Pull Assigner の設定をカスタマイズする
Pull Assignerでは、Pull Pandaの管理画面で設定をカスタマイズすることができます。
レビュアーのアサイン設定
アサインするレビュアーの数や、作業負荷を平準化するためのアルゴリズムなどを設定できます。チーム設定
チームにはエンジニア以外のメンバーやbotなどが含まれている場合がありますが、そのようなメンバーをレビュアー候補から除外できます。
また、休暇で不在となるメンバーを一時的にレビュアー候補から外しておくといった運用も簡単に行う事ができます。
以下では、これらの設定に関する詳細を説明します。
レビュアーのアサイン設定
Settings
セクションで、Update settings
を実行することでレビュアーのアサイン設定を変更することができます。
Auto-assign
アサインするレビュアーの人数を指定します。
One reviewer
1名のレビュアーをアサインします。Two reviewers
2名のレビュアーをアサインします。Three reviewers
3名のレビュアーをアサインします。
Algorithm
レビュアーをアサインする際のアルゴリズムを指定します。
Round-robin
ラウンドロビンアルゴリズムは、各チームメンバーが過去に要求したレビューの数に関係なく、レビューを循環的な順序で割り当てます。このアルゴリズムは、知識を広め、多様な意見を得るために、チーム全体のさまざまな人々からプルリクエストを受けることに関心があるチームに最適
です。Load balance
ロードバランスアルゴリズムでは、過去30日以内に(または[統計のリセット]が最後にクリックされてから)要求されたレビューの数が最も少なかった人に基づいてレビューが割り当てられます。 このアルゴリズムでは、Pull Assignerによって要求されたものだけでなく、すべてのレビュー要求が考慮されます。このアルゴリズムは、各チームメンバーによって行われたコードレビューの数を等しくしたいチームに最適
です。
Proxy team
Pull Assignerを使用すると、botが個々のレビュアーを割り当てる前にチームにレビューが割り当てられます。
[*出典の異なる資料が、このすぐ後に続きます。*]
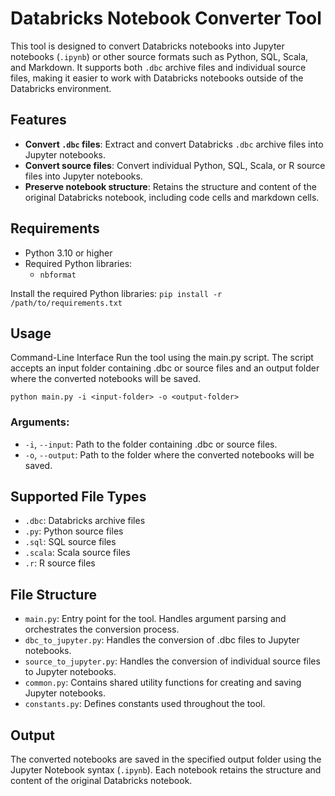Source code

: # Databricks Notebook Converter Tool

This tool is designed to convert Databricks notebooks into Jupyter notebooks (`.ipynb`) or other source formats such as Python, SQL, Scala, and Markdown. It supports both `.dbc` archive files and individual source files, making it easier to work with Databricks notebooks outside of the Databricks environment.

## Features

- **Convert `.dbc` files**: Extract and convert Databricks `.dbc` archive files into Jupyter notebooks.
- **Convert source files**: Convert individual Python, SQL, Scala, or R source files into Jupyter notebooks.
- **Preserve notebook structure**: Retains the structure and content of the original Databricks notebook, including code cells and markdown cells.

## Requirements

- Python 3.10 or higher
- Required Python libraries:
  - `nbformat`

Install the required Python libraries:
`pip install -r /path/to/requirements.txt`

## Usage
Command-Line Interface
Run the tool using the main.py script. The script accepts an input folder containing .dbc or source files and an output folder where the converted notebooks will be saved.

`python main.py -i <input-folder> -o <output-folder>`

### Arguments:
- `-i`, `--input`: Path to the folder containing .dbc or source files.
- `-o`, `--output`: Path to the folder where the converted notebooks will be saved.

## Supported File Types
- `.dbc`: Databricks archive files
- `.py`: Python source files
- `.sql`: SQL source files
- `.scala`: Scala source files
- `.r`: R source files

## File Structure
- `main.py`: Entry point for the tool. Handles argument parsing and orchestrates the conversion process.
- `dbc_to_jupyter.py`: Handles the conversion of .dbc files to Jupyter notebooks.
- `source_to_jupyter.py`: Handles the conversion of individual source files to Jupyter notebooks.
- `common.py`: Contains shared utility functions for creating and saving Jupyter notebooks.
- `constants.py`: Defines constants used throughout the tool.

## Output
The converted notebooks are saved in the specified output folder using the Jupyter Notebook syntax (`.ipynb`). Each notebook retains the structure and content of the original Databricks notebook.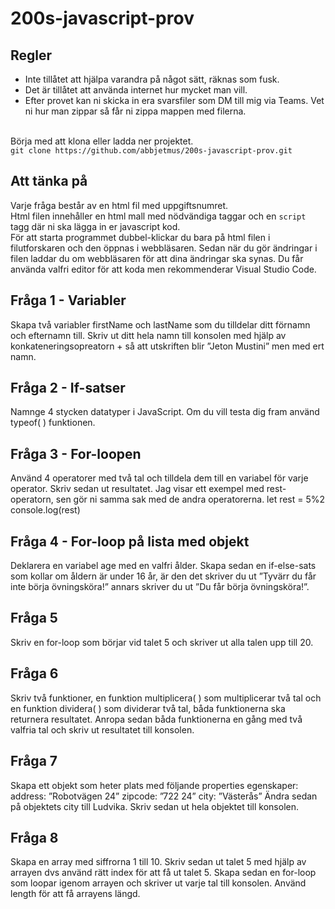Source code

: # 200s-javascript-prov
## Regler
* Inte tillåtet att hjälpa varandra på något sätt, räknas som fusk.
* Det är tillåtet att använda internet hur mycket man vill.
* Efter provet kan ni skicka in era svarsfiler som DM till mig via Teams.
Vet ni hur man zippar så får ni zippa mappen med filerna.<br><br>

Börja med att klona eller ladda ner projektet.
<br>
`git clone https://github.com/abbjetmus/200s-javascript-prov.git`
<br>
## Att tänka på

Varje fråga består av en html fil med uppgiftsnumret.<br>
Html filen innehåller en html mall med nödvändiga taggar och en ```script``` tagg där ni ska lägga in er javascript kod.<br>
För att starta programmet dubbel-klickar du bara på html filen i filutforskaren och den öppnas i webbläsaren. Sedan när du gör ändringar i filen laddar du om webbläsaren för att dina ändringar ska synas.
Du får använda valfri editor för att koda men rekommenderar Visual Studio Code.

## Fråga 1 - Variabler
Skapa två variabler firstName och lastName som du tilldelar ditt förnamn och efternamn till. Skriv ut ditt hela namn till konsolen med hjälp av konkateneringsopreatorn + så att utskriften blir ”Jeton Mustini” men med ert namn.


## Fråga 2 - If-satser
Namnge 4 stycken datatyper i JavaScript. Om du vill testa dig fram använd typeof( ) funktionen.


## Fråga 3 - For-loopen
Använd 4 operatorer med två tal och tilldela dem till en variabel för varje operator. Skriv sedan ut resultatet. Jag visar ett exempel med rest-operatorn, sen gör ni samma sak med de andra operatorerna. let rest = 5%2 console.log(rest)


## Fråga 4 - For-loop på lista med objekt
Deklarera en variabel age med en valfri ålder. Skapa sedan en if-else-sats som kollar om åldern är under 16 år, är den det skriver du ut ”Tyvärr du får inte börja övningsköra!” annars skriver du ut ”Du får börja övningsköra!”.

## Fråga 5
Skriv en for-loop som börjar vid talet 5 och skriver ut alla talen upp till 20.

## Fråga 6
Skriv två funktioner, en funktion multiplicera( ) som multiplicerar två tal och en funktion dividera( ) som dividerar två tal, båda funktionerna ska returnera resultatet. Anropa sedan båda funktionerna en gång med två valfria tal och skriv ut resultatet till konsolen.

## Fråga 7
Skapa ett objekt som heter plats med följande properties egenskaper: address: ”Robotvägen 24” zipcode: ”722 24” city: ”Västerås” Ändra sedan på objektets city till Ludvika. Skriv sedan ut hela objektet till konsolen.

## Fråga 8
Skapa en array med siffrorna 1 till 10. Skriv sedan ut talet 5 med hjälp av arrayen dvs använd rätt index för att få ut talet 5. Skapa sedan en for-loop som loopar igenom arrayen och skriver ut varje tal till konsolen. Använd length för att få arrayens längd.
したがって、各チームメンバーは、個別に割り当てられていなくても、チームが要求されるたびにGitHub通知を受け取ります。
これらの通知は邪魔になる可能性があります。
この問題を解決するには、「Proxyチーム」(Pull Assignerを実際のチームのために走らせることができるメンバーレスのGitHubチーム)
を設定することができます。
Counting method
(Auto-assignで指定した)Pull Assignerがアサインするレビュアーの人数に対して、既存のレビュアーをカウントするかどうかを制御します。
Count existing reviewers
既存のレビュアーをカウントするIgnore existing reviewers
既存のレビュアーを無視する(カウントしない)
Team review request
この設定は、レビュアーをアサインした後にレビュアーからチームを削除するかどうかを制御します。
Delete after assigning reviewer(s)
レビュアーをアサインした後に(レビュアーからチームを)削除するDo not delete
(レビュアーからチームを)削除しない
チーム設定
Pull Pandaの管理画面で、休暇中またはレビューの責任を負わないチームメンバーを除外します。
メンバーを除外する場合
Excluded team members
セクションで、Select team member
リストから除外するメンバーを選択してExclude
を実行します。除外したメンバーを戻す場合
Excluded team members
セクションで、TEAM MEMBER
欄に表示されている除外したメンバーのRemove
を実行します。
終わりに
このような機能が無料で公開されるのは非常にありがたいですね。
現在はPull Pandaの管理画面を利用する必要がありますが、いずれGitHub側に統合されていく可能性が高いと思います。
そうなれば、今後ますます便利になっていきそうなので期待していきましょう!!